Is there any need for further regulation?

22.19 The Inquiry asked whether, in the specific context of genetic registers, federal, state and territory privacy laws provide an adequate framework for protecting the privacy of genetic samples and information.[24]

22.20 One submission raised concerns about the privacy of information contained on a Huntington’s disease genetic register.[25] The submission stated that identifying information had been transferred in the 1980s from a research institute to a Brisbane hospital, without the knowledge or consent of the individuals to whom the information related.

22.21 The Privacy Act would generally require consent to be obtained prior to such a transfer of health information.[26] However, if the organisations involved are state authorities,[27] the Privacy Act may not apply to the collection or disclosure of the information being transferred[28]—emphasising the need for harmonisation of federal, state and territory privacy laws (see Chapter 7).

22.22 The Inquiry has not been made aware of any other specific concerns about the privacy of genetic samples and information held on genetic registers.

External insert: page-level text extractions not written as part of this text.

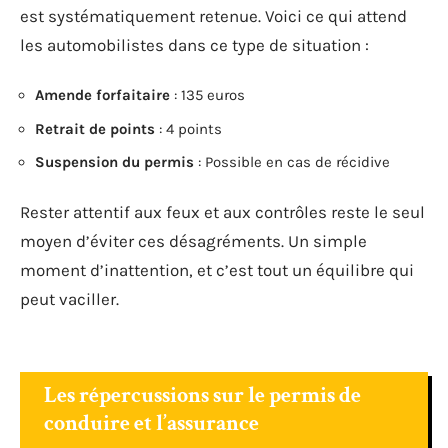
est systématiquement retenue. Voici ce qui attend
les automobilistes dans ce type de situation :
Amende forfaitaire
: 135 euros
Retrait de points
: 4 points
Suspension du permis
: Possible en cas de récidive
Rester attentif aux feux et aux contrôles reste le seul
moyen d’éviter ces désagréments. Un simple
moment d’inattention, et c’est tout un équilibre qui
peut vaciller.
Les répercussions sur le permis de
conduire et l’assurance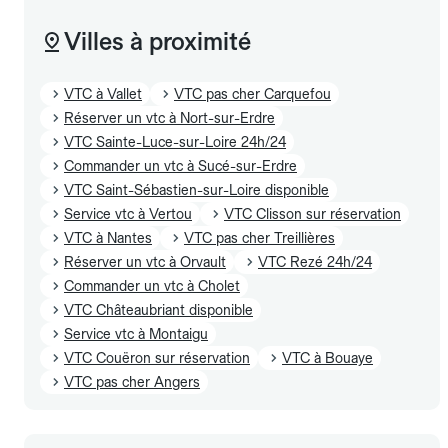
Villes à proximité
VTC à Vallet
VTC pas cher Carquefou
Réserver un vtc à Nort-sur-Erdre
VTC Sainte-Luce-sur-Loire 24h/24
Commander un vtc à Sucé-sur-Erdre
VTC Saint-Sébastien-sur-Loire disponible
Service vtc à Vertou
VTC Clisson sur réservation
VTC à Nantes
VTC pas cher Treillières
Réserver un vtc à Orvault
VTC Rezé 24h/24
Commander un vtc à Cholet
VTC Châteaubriant disponible
Service vtc à Montaigu
VTC Couëron sur réservation
VTC à Bouaye
VTC pas cher Angers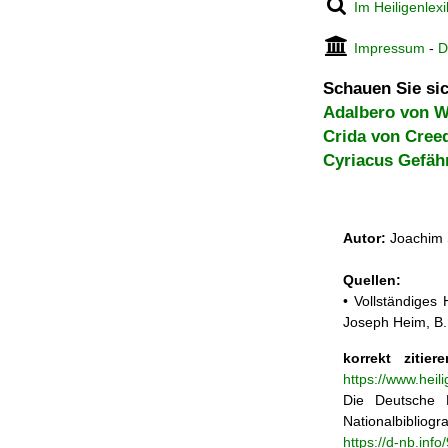
Im Heiligenlex
Impressum
-
D
Schauen Sie sic
Adalbero von 
Crida von Cree
Cyriacus Gefäh
Autor:
Joachim 
Quellen:
• Vollständiges
Joseph Heim, B.
korrekt zitiere
https://www.heil
Die Deutsche N
Nationalbibliogra
https://d-nb.inf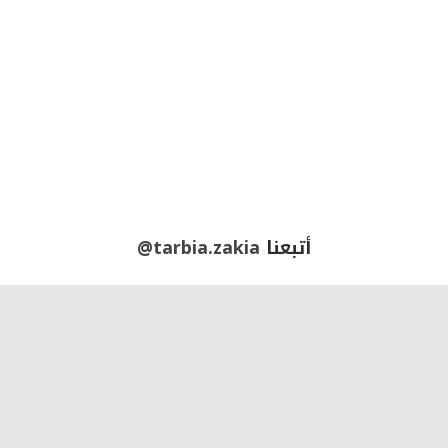
أتبعنا
@tarbia.zakia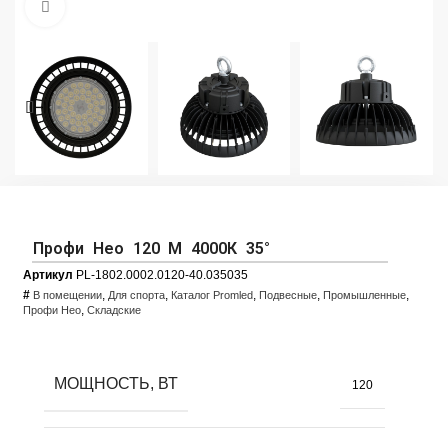
Увеличить фото
Профи Нео 120 M 4000К 35°
Артикул
PL-1802.0002.0120-40.035035
#
,
,
,
,
,
В помещении
Для спорта
Каталог Promled
Подвесные
Промышленные
,
Профи Нео
Складские
МОЩНОСТЬ, ВТ
120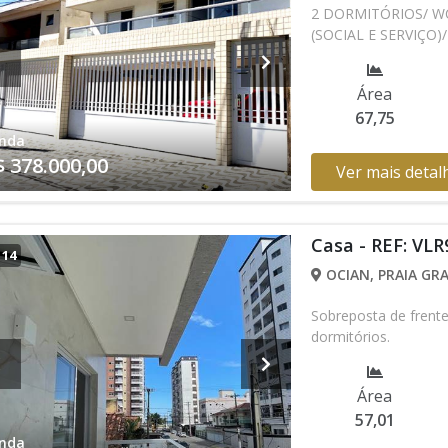
2 DORMITÓRIOS/ WC
(SOCIAL E SERVIÇO)
Área
67,75
nda
$ 378.000,00
Ver mais detal
Casa - REF: VLR
/
14
OCIAN, PRAIA GRA
Sobreposta de frente 
dormitórios.
Área
57,01
nda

The HGSA observed that, in fact, there are very few genetic registers in Australia at the present time and that ‘participation in such registers is with consent’. The HGSA considered that

professional ethics/codes of conduct and mechanisms for censure of health professionals, the Privacy Acts and associated penalties for breach, State privacy laws/regulations, guidelines from the NHMRC and other bodies, the risk management practices of hospitals and the common law appear to provide adequate protection for genetic information collected in the context of genetic registers.[29]

22.23 A similar view was expressed by the Centre for Law and Genetics, which stated that it was not aware of any specific breaches of privacy in dealings with established genetic registers governed by the NHMRC Guidelines for Genetic Registers. The Centre considered that genetic registers and their operation should remain under the regulation of codes of ethical practice.[30]

22.24 However, submissions have focused on a number of practical problems concerning the way in which the Privacy Act and other privacy legislation may overly constrain the operation of genetic registers and the conduct of genetic counselling. These concerns are discussed below in relation to the collection, de-identification, use and disclosure of information on genetic registers.

[24] Australian Law Reform Commission and Australian Health Ethics Committee, Protection of Human Genetic Information, IP 26 (2001), ALRC, Sydney, Question 9–2.

[25]Confidential Submission G126CON, 12 March 2002.

[26] Or, at least, prior to the collection of the information by the new organisation: see Office of the Federal Privacy Commissioner, Guidelines on Privacy in the Private Health Sector (2001), OFPC, Sydney, 47–48.

[27] In terms of the Privacy Act 1988 (Cth) s 6C(3).

[28] Depending on where registers are established and maintained, state or territory privacy legislation may apply.

[29] Human Genetics Society of Australasia, Submission G050, 14 January 2002.

[30] Centre for Law and Genetics, Submission G048, 14 January 2002.